● **Extracted entries**
--------

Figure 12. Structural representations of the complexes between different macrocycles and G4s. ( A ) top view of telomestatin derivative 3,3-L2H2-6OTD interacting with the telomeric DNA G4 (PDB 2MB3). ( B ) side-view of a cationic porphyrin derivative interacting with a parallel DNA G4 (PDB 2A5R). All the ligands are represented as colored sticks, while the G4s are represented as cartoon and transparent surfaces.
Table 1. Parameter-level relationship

--------

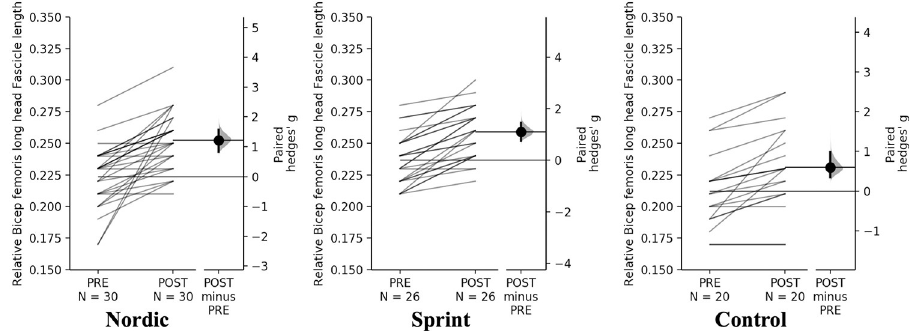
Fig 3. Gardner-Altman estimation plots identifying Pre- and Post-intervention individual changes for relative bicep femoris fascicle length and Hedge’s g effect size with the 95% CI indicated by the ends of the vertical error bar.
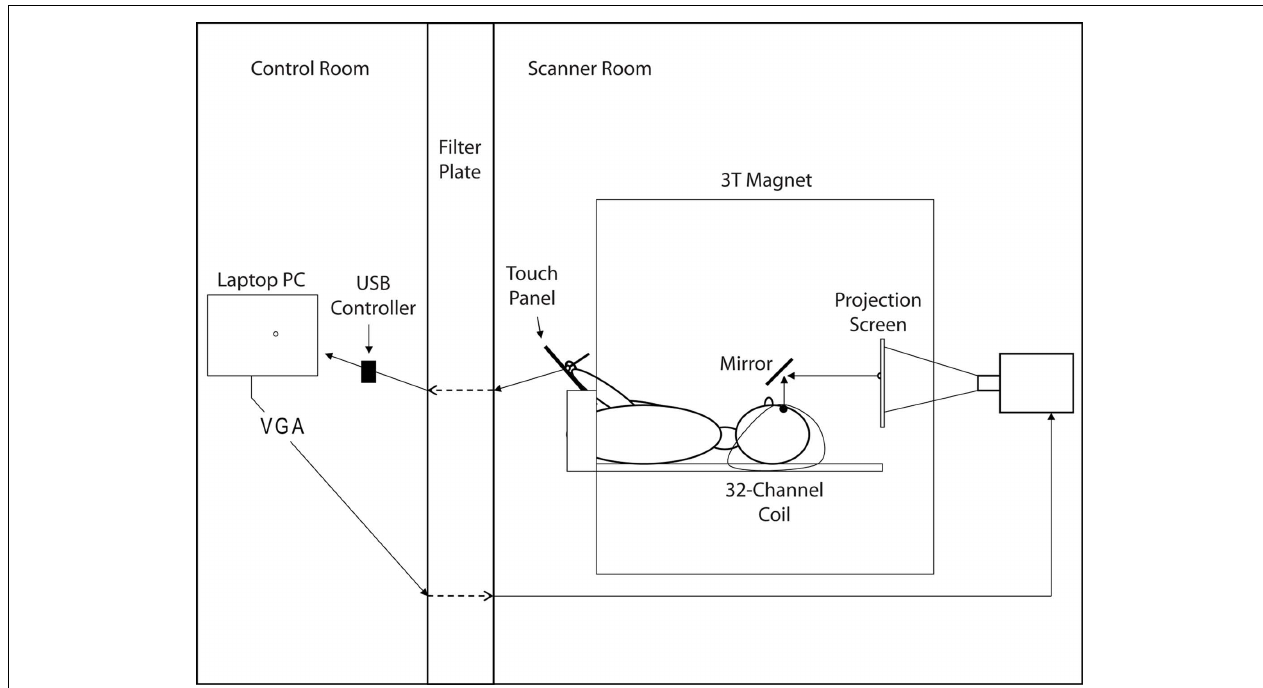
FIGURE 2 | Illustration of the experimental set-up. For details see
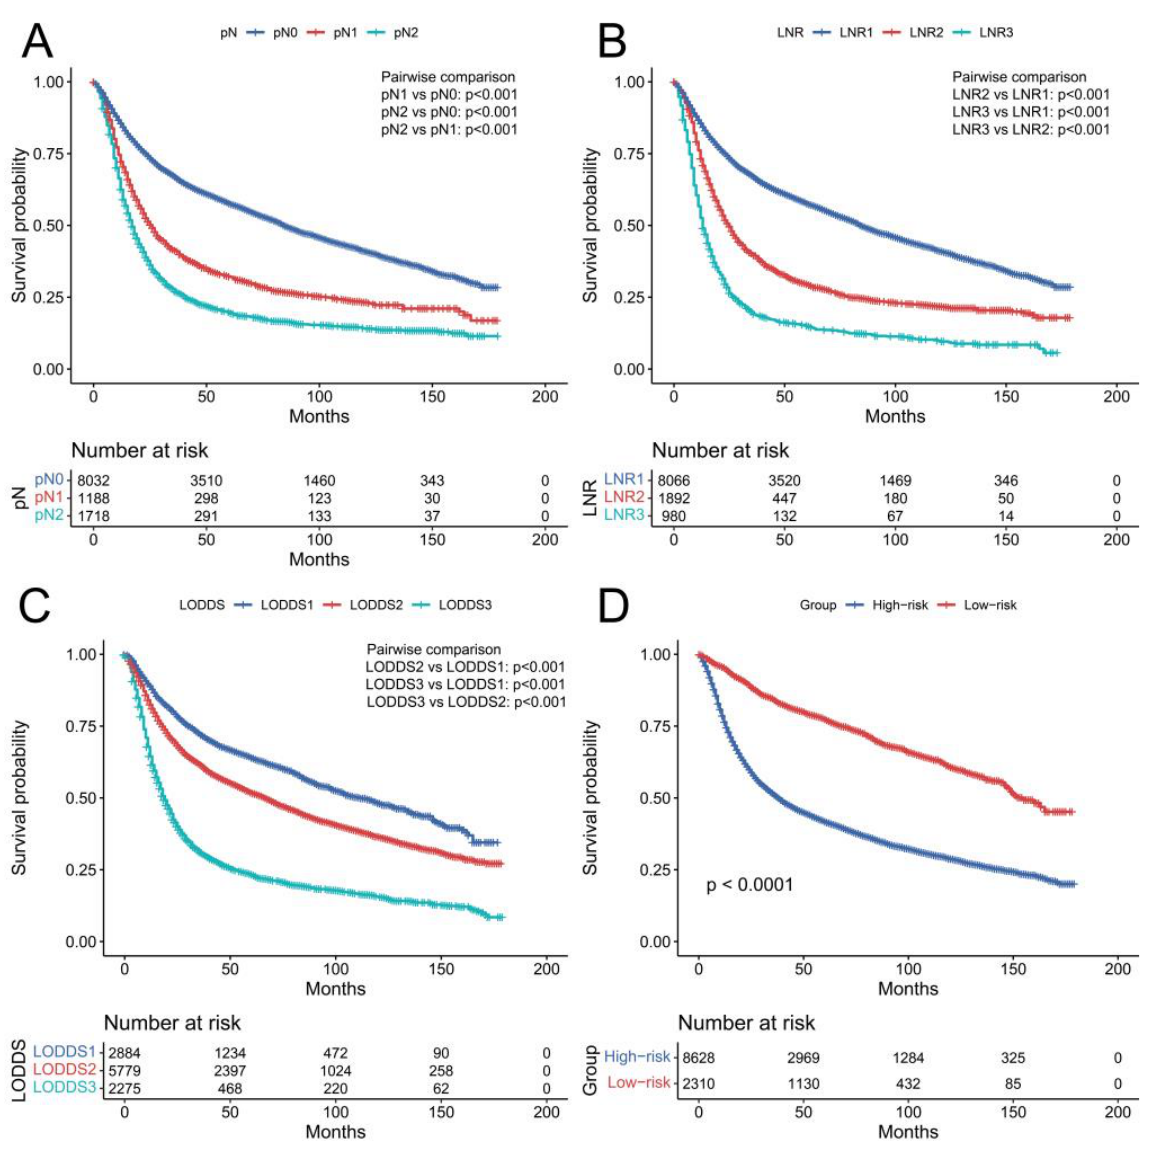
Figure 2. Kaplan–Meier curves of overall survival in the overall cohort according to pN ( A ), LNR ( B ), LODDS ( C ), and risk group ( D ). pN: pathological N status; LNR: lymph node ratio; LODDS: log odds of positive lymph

--------

● **About this task**
A line belongs in the answer if it contains the word "with"; copy every such line from the data above.

● **Reply to the task**
Figure 12. Structural representations of the complexes between different macrocycles and G4s. ( A ) top view of telomestatin derivative 3,3-L2H2-6OTD interacting with the telomeric DNA G4 (PDB 2MB3). ( B ) side-view of a cationic porphyrin derivative interacting with a parallel DNA G4 (PDB 2A5R). All the ligands are represented as colored sticks, while the G4s are represented as cartoon and transparent surfaces.
Fig 3. Gardner-Altman estimation plots identifying Pre- and Post-intervention individual changes for relative bicep femoris fascicle length and Hedge’s g effect size with the 95% CI indicated by the ends of the vertical error bar.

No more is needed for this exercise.